Objective  To examine the prevalence of elevated serum transferrin saturation levels and the burden of illness of hemochromatosis in terms of ambulatory visits, hospitalizations, and death in the United States.

Participants and Methods  Four nationally representative data sets were used for the analysis of the prevalence of hemochromatosis as well as ambulatory care, hospitalizations, and deaths related to hemochromatosis. Participants included men and nonpregnant women aged 18 years and older in the Third National Health and Nutrition Examination Survey (1988-1994) and the 1996, 1997, and 1998 National Ambulatory Care Survey, National Hospital Discharge Survey, and Underlying Cause-of-Death Mortality Files. The data sets were based on single measurements of serum transferrin saturation levels, serum ferritin levels, and healthcare provider–recorded diagnoses according to the International Classification of Diseases, Ninth Revision, Clinical Modification, code for hemochromatosis.

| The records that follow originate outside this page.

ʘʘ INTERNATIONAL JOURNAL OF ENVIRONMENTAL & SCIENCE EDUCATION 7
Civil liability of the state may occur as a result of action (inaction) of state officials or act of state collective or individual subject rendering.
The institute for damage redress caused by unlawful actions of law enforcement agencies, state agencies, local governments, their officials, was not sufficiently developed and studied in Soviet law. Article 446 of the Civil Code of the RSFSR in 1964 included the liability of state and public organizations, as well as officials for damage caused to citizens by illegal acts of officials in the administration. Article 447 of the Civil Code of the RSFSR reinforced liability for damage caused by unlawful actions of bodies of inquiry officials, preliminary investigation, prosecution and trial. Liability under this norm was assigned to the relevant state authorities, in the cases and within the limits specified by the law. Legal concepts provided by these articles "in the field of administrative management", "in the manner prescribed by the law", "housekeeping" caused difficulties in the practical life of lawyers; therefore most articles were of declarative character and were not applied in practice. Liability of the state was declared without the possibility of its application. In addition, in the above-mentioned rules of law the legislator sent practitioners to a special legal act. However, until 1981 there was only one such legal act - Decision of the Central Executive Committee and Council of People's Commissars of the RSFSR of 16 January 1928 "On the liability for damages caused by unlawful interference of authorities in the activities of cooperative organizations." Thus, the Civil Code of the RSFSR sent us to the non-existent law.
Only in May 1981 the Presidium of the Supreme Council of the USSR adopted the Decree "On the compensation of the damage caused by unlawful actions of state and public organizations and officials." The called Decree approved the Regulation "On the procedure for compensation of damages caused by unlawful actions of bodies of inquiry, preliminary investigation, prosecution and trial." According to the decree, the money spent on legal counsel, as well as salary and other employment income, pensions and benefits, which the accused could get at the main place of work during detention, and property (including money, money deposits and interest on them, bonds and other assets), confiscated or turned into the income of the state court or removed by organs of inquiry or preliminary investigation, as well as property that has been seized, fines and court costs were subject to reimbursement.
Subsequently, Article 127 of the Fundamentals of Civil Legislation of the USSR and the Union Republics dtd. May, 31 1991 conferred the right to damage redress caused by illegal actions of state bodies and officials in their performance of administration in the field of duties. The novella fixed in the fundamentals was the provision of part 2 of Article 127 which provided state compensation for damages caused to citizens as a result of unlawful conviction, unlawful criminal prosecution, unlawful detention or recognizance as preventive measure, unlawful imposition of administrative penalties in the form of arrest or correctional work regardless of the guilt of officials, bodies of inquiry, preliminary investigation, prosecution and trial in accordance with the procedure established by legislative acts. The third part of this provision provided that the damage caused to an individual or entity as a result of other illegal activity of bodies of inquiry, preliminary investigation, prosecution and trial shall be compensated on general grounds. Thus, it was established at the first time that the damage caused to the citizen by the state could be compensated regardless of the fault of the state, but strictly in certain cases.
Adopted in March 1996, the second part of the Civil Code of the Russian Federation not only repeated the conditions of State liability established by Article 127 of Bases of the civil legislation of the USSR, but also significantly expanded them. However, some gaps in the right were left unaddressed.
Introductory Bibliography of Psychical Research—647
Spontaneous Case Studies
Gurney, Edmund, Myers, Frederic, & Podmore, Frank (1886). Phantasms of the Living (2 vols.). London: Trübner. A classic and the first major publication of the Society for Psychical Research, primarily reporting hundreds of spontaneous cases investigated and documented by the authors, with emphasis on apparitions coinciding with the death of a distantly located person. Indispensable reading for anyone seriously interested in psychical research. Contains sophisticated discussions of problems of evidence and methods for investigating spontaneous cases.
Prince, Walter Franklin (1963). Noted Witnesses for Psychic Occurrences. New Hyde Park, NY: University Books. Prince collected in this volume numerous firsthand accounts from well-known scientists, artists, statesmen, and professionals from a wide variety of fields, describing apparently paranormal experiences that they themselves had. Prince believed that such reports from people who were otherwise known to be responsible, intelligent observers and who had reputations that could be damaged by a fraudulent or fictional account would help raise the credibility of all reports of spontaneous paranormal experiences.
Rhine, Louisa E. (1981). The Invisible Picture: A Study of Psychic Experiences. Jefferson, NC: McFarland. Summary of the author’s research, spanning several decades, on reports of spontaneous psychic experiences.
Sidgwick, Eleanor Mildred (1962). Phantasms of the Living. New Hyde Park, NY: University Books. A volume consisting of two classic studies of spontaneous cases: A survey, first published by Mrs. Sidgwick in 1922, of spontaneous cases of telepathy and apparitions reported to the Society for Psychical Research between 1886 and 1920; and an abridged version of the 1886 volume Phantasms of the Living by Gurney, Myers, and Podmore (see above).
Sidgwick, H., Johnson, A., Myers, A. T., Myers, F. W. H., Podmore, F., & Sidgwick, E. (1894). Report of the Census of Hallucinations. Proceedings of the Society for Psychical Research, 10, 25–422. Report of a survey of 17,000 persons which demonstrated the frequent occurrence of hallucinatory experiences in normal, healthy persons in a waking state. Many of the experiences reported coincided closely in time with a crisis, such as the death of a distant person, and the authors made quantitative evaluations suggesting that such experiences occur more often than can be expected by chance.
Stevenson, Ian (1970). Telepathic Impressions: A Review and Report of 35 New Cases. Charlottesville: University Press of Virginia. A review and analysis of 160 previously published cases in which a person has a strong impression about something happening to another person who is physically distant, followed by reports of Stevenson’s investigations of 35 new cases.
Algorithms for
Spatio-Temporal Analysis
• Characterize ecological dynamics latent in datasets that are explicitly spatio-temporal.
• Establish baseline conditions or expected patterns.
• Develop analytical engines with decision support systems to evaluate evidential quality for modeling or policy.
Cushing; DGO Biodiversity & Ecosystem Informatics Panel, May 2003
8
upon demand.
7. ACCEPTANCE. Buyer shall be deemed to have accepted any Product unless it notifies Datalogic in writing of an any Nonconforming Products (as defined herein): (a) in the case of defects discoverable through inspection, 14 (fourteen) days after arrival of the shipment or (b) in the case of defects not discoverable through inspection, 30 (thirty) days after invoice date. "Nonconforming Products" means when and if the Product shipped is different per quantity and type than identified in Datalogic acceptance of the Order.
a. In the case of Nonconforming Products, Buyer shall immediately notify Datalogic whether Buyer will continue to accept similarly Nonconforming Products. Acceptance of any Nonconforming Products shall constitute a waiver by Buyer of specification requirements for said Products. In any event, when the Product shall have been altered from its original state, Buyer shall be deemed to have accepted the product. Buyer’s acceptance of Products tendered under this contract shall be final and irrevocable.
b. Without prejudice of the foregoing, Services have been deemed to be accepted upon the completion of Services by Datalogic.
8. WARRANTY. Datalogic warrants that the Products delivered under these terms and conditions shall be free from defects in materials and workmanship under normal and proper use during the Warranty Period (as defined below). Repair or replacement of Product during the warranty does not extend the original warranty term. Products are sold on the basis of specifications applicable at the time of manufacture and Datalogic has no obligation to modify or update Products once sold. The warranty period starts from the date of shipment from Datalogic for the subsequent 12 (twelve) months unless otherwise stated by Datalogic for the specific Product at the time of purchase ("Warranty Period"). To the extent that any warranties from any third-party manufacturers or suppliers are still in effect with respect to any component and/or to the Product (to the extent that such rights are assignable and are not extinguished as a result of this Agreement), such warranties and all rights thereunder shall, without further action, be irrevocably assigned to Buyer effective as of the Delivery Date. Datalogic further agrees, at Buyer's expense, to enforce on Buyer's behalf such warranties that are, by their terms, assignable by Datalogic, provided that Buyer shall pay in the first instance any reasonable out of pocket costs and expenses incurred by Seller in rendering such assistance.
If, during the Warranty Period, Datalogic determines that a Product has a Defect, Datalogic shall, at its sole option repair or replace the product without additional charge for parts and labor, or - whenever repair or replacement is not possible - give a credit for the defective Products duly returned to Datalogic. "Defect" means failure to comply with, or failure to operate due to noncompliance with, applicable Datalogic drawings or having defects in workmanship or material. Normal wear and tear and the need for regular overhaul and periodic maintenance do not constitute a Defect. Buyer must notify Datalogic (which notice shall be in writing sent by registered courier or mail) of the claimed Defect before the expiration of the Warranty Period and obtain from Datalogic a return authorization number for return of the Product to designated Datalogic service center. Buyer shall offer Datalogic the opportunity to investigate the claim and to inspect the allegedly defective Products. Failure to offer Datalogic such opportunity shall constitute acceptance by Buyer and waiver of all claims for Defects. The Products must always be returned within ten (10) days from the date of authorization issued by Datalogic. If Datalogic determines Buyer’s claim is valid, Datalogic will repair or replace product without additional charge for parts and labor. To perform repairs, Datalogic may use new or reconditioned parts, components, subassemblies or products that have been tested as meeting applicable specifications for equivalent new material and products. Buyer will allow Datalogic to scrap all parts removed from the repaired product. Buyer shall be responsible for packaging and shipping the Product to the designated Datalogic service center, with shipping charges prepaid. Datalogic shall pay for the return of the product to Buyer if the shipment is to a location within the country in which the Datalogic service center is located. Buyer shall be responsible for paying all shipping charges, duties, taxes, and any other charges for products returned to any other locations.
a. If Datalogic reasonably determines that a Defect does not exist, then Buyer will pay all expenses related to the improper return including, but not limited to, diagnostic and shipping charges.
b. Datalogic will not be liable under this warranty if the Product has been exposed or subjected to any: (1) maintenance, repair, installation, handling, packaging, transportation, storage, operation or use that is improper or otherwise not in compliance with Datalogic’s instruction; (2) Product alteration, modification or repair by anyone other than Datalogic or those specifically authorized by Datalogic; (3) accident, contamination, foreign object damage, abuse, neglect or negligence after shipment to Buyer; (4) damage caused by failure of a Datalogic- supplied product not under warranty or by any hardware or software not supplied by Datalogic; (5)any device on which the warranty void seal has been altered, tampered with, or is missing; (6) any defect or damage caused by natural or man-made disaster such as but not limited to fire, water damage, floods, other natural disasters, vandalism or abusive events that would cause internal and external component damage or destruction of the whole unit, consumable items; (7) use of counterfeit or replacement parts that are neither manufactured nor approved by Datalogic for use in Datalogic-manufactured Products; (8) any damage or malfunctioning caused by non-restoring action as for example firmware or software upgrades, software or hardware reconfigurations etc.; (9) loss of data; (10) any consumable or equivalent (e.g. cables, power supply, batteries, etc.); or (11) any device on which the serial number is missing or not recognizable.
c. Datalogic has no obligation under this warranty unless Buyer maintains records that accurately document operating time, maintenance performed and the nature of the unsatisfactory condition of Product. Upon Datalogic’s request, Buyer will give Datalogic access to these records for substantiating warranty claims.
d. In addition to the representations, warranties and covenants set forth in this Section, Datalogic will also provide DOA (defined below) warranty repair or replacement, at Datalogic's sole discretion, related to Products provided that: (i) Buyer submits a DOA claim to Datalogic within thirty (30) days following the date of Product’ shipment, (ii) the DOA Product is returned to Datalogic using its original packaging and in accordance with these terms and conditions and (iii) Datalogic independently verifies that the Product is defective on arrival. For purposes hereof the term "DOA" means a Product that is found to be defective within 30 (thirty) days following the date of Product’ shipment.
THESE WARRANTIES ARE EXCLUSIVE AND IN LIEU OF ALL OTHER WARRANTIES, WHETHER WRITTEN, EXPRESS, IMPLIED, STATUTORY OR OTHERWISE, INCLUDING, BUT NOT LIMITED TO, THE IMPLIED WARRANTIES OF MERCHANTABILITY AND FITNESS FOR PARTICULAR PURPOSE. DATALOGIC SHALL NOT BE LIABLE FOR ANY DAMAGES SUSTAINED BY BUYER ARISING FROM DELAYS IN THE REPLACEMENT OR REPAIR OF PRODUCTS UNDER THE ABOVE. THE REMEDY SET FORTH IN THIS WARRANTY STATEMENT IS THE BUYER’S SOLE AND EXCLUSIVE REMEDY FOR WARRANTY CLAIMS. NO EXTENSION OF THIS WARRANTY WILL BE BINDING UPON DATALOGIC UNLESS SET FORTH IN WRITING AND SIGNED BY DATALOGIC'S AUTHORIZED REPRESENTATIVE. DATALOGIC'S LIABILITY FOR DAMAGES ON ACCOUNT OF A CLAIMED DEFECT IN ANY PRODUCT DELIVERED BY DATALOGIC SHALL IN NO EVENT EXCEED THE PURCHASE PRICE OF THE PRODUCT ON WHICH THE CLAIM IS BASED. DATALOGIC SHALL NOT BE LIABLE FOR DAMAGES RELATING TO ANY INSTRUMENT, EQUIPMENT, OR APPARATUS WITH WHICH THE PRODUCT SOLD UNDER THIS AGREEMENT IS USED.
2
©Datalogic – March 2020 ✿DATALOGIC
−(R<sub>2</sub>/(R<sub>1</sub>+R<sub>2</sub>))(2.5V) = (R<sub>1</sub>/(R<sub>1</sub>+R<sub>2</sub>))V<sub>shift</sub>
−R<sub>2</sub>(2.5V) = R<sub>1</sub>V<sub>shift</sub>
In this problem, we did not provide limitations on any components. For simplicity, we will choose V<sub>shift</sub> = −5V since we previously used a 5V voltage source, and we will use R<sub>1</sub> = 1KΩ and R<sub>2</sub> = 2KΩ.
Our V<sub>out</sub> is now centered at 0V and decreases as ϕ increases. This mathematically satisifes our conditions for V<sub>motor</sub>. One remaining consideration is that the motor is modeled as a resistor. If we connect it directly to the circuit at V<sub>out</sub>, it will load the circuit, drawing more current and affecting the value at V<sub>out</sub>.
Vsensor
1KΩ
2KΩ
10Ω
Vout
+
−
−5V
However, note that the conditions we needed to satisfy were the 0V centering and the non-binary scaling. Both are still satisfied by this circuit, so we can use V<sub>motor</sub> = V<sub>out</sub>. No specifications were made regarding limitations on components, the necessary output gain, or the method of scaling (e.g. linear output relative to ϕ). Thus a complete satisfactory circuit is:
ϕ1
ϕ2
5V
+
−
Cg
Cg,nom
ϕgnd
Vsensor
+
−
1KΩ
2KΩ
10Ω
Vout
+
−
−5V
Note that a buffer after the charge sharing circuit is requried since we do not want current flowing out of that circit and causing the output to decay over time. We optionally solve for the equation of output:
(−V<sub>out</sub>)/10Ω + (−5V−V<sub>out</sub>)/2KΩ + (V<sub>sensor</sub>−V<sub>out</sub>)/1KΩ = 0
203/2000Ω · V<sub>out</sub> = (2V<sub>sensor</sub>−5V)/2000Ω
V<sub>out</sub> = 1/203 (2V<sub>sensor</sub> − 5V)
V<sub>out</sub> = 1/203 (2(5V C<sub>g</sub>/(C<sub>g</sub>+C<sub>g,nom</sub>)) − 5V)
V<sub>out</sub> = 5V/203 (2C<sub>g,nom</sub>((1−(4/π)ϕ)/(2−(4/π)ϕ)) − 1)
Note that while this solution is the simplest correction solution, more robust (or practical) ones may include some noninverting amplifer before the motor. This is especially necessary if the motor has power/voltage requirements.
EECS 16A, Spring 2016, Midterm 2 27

Results  The prevalence of elevated serum transferrin saturation levels ranged from 1% to 6%. When an elevated serum transferrin saturation level of 55% is combined with an elevated serum ferritin level, the prevalence decreases from 1.9% to 0.65%. The proportion of diagnosed hemochromatosis utilization out of total ambulatory visits, hospitalizations, and deaths is stable across the measures and the 3 years of data ranging from 0.01% to 0.03%. When white men were examined separately, the relationships remained the same as those among the general population of adults.

Conclusions  Although a substantial proportion of adults whose condition is not currently diagnosed would be identified in a population-based screening program for subclinical hemochromatosis, diagnosed morbidity or mortality owing to hemochromatosis is considerably lower than would be expected. Recommendations for screening programs may need to be revisited.